The river mouth closed on March 31st, when wave energy and sand from the SANDAG 2012 replenishment project filled it in. The sea-life kill began eight days later, while the City of Imperial Beach and U.S. Fish & Wildlife were finalizing the permissions and details of how to reopen the mouth.

What killed wasn't just the river mouth closing — the Tijuana River carried in what Crooks calls nutrients and algae that thrives on those nutrients.

When it rains, the CILA pump station in Tijuana along the concrete channel usually shuts down in order to protect the pumps. As a result, unprocessed sewage and street runoff is sent down the Tijuana River and out to sea. With the river mouth closed this spring, the sewage became food for algae that also consumed all the oxygen.
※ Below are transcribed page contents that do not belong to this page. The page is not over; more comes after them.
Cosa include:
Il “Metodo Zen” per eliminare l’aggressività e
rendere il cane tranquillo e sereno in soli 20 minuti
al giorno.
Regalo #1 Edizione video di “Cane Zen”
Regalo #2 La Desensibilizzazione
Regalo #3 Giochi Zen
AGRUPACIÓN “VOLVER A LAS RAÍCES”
It was the loss of dissolved oxygen that killed, Crooks said.

Through monitors, estuary scientists watched the oxygen levels drop and rise every day.

"The light comes on and photosynthesis starts, and at night it stops," he said. "It's basic science at work."
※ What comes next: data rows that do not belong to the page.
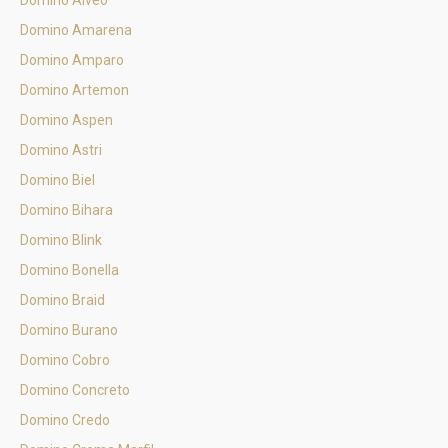
Domino Alveo
Domino Amarena
Domino Amparo
Domino Artemon
Domino Aspen
Domino Astri
Domino Biel
Domino Bihara
Domino Blink
Domino Bonella
Domino Braid
Domino Burano
Domino Cobro
Domino Concreto
Domino Credo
So, they expected to see highs and lows every day. But on April 8, the dissolved oxygen level dropped and didn't recover.

"This system should be able to withstand a weekend low-oxygen event," Crooks said. "But it didn't come back up and we were literally sitting there [watching monitors and] rooting for the oxygen to come back up."

Imperial Beach city staff and Fish & Wildlife first opened a channel on April 11, and the flooded system drained out furiously, leaving the beach strewn with dead sea life. But the job wasn't over, as the big-wave energy persisted in pushing sand back into the narrow channel. It completely closed up once more, and after that, Crooks said, the crews just continued "nicking away at it to keep it from closing."

Waves versus tides is the basic conflict at work in closing the river mouth, Crooks said.

"Wave energy typically wants to close the system. Tidal action tends to keep it open," he said.